El jueves, refugiándose del
aguacero, entró en el bar Aurora con su nieta. Nos sorprendió: salvo los
domingos por la mañana, nunca hay niños en el bar. De todas maneras entendimos
que agua, viento y frío aconsejaban hacer un alto hasta que la climatología
diera tregua y pudiesen regresar a casa sin calarse hasta los huesos.
La nieta de Aurora tiene cuatro
años y se hace acompañar del desparpajo que otorga la infancia, de la inocencia
que se arroga quien no ha aprendido a mentir. Le hicimos las monerías de rigor
y de su oreja brotó algún que otro caramelo que la niña guardó, entre risas,
para después de comer.
Quizás para disimular la
impetuosidad del chaparrón, pedimos otra ronda mientras la niña, aburrida
porque ya nos habíamos centrado en conversaciones de adultos, se asomó a la
cristalera de la puerta y contempló algo que para nosotros pasó desapercibido.
“Un bicho” pateaba en un charco
tratando de alcanzar la orilla del mar revuelto que se le antojaba la piscina
formada por una baldosa levantada.
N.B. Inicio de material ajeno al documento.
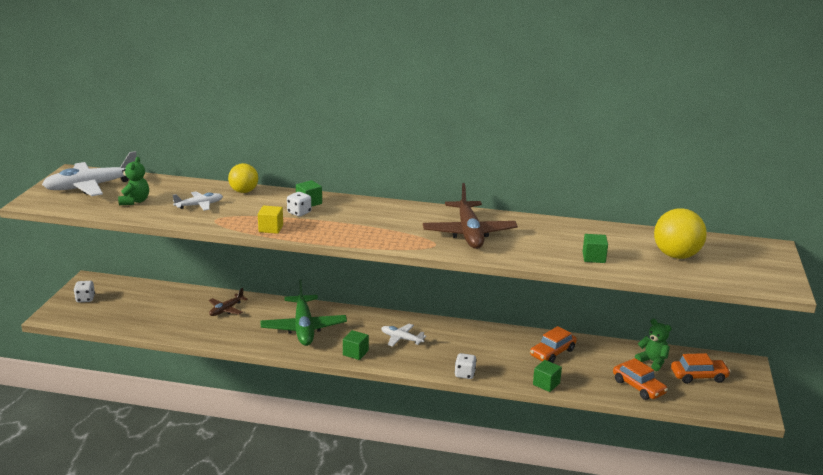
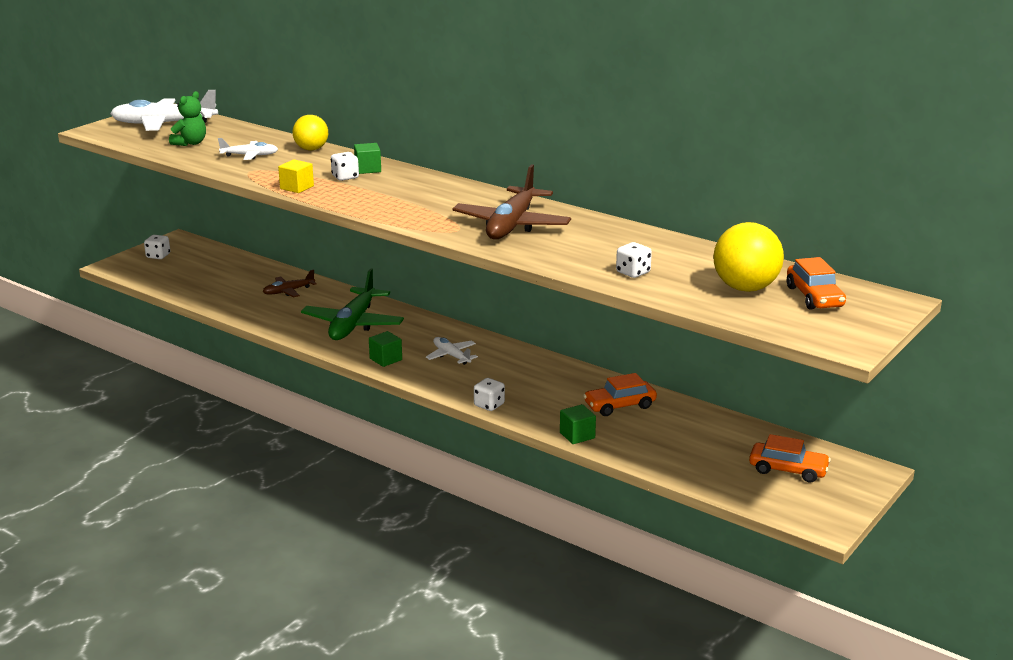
camera: 25 degrees right, 0 degrees up
green cube [583,234,608,263] -> white dice [616,242,652,278]
orange car [613,358,668,400] -> orange car moved to [787,257,846,310]
green teddy bear [635,319,672,371] -> none

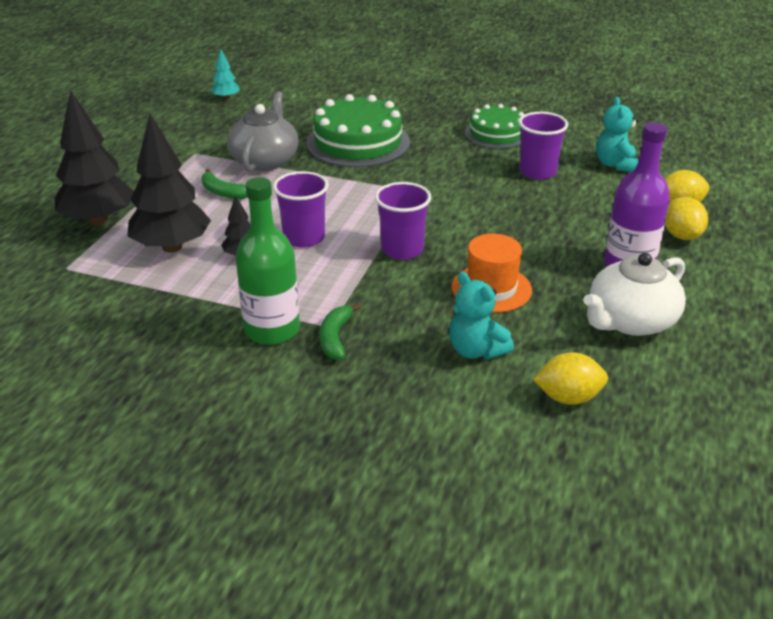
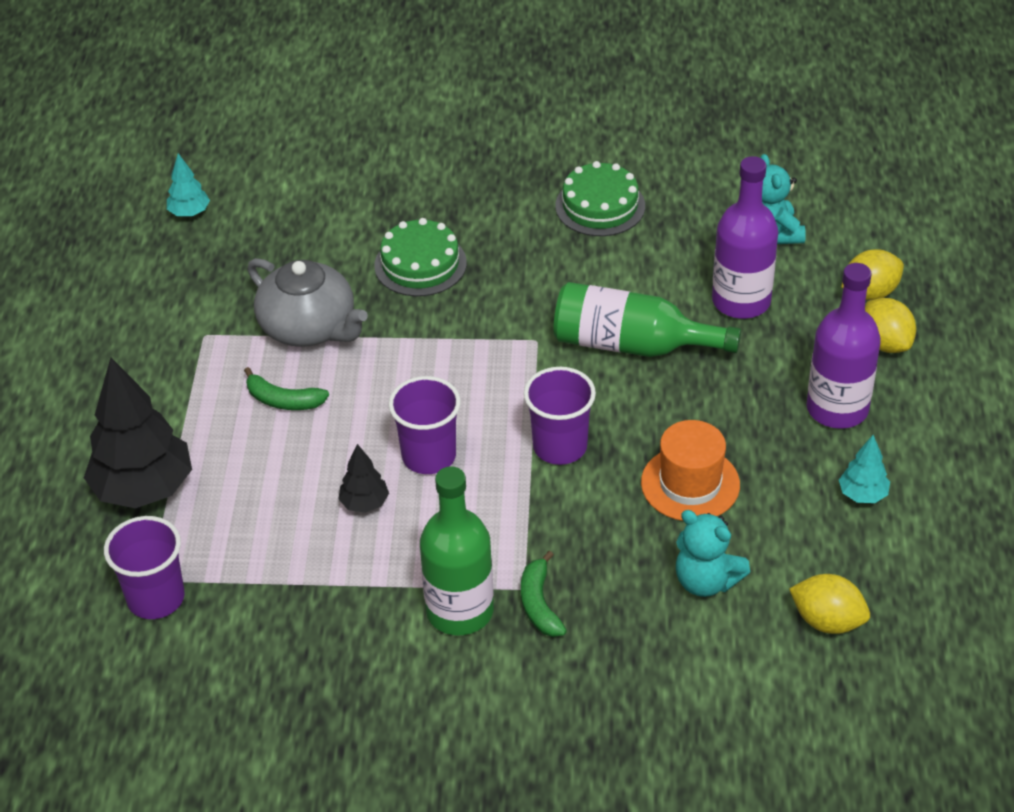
camera: 15 degrees left, 10 degrees up
black tree [128,114,211,253] -> none
grey teapot [227,91,299,172] -> grey teapot turned 135 degrees clockwise [247,258,368,347]
green cake [306,94,410,167] -> green cake [374,218,467,296], size x0.63
purple cup [519,112,568,180] -> purple cup moved to [104,516,185,619]
yellow lemon [533,352,608,405] -> yellow lemon turned 45 degrees clockwise [789,574,870,634]
white teapot [583,253,686,336] -> turquoise tree [839,435,890,503]
none -> green bottle [553,282,741,357]
none -> purple bottle [712,156,778,319]

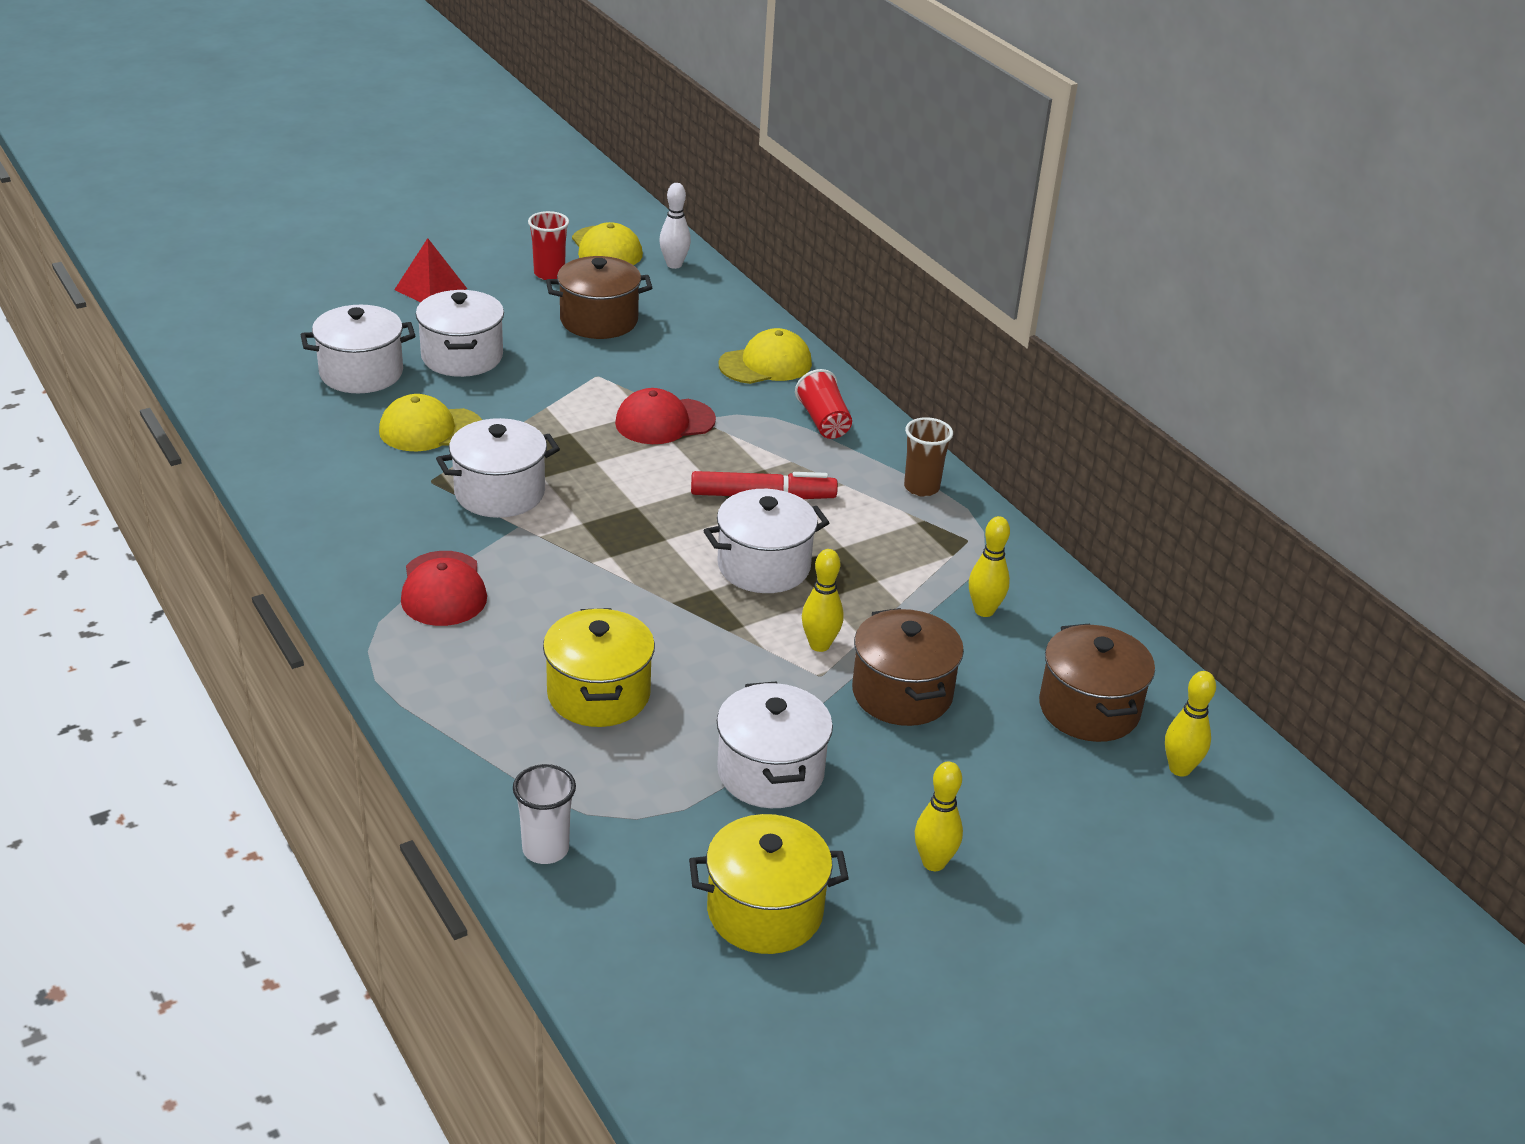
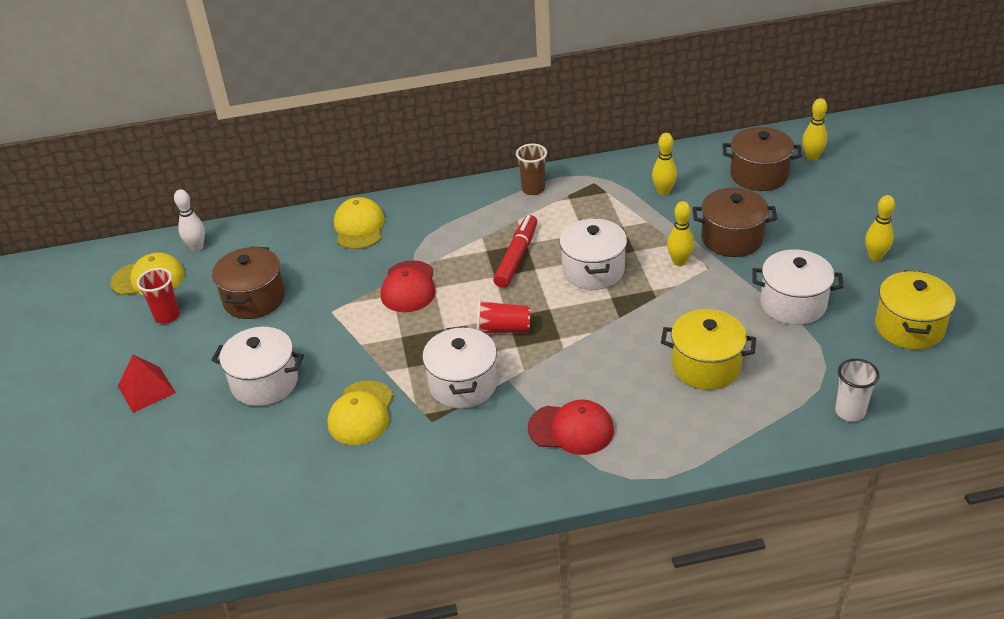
camera: 65 degrees left, 5 degrees up
white pot [301,305,415,393] -> none
red cup [795,369,852,439] -> red cup moved to [477,299,530,333]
La niña llamó a su abuela y Aurora, sin
darle demasiada importancia, comentó “no
pasa nada, sólo es una polilla”.
Mientras, en la tele narraban el
drama de cientos de subsaharianos que arriesgaban su vida en Ceuta tratando de
alcanzar la tierra de la prosperidad, el mundo de las ilusiones, la España
hipócrita que les desprecia y les expulsa. Anunciaban en ese momento que varias
personas, quizás diez, habían muerto: unos ahogados, otros aplastados al
intentar alcanzar la costa.
No lo pude evitar. La asociación de
ideas acudió a mi cabeza martilleando mi conciencia y mis entrañas. Y me
imaginé a nuestros gobernantes explicándonos a los ciudadanos candorosos: “No pasa nada, sólo son unos sin papeles”.
Como si fuesen polillas nadando
contra corriente.
Como si no tuviesen derecho a la
vida.
Como si cada uno de nosotros fuéramos
superiores a ellos.
Como si los tratásemos igual que a polillas
moribundas.
Al rato dejó de llover. Al salir
del bar no quise mirar al suelo. Me negué a conocer el destino del insecto que hacía
unos minutos pateaba buscando su salvación.
Ojos que no ven… Ojos que no ven,
porque las lágrimas les impiden mirar al suelo.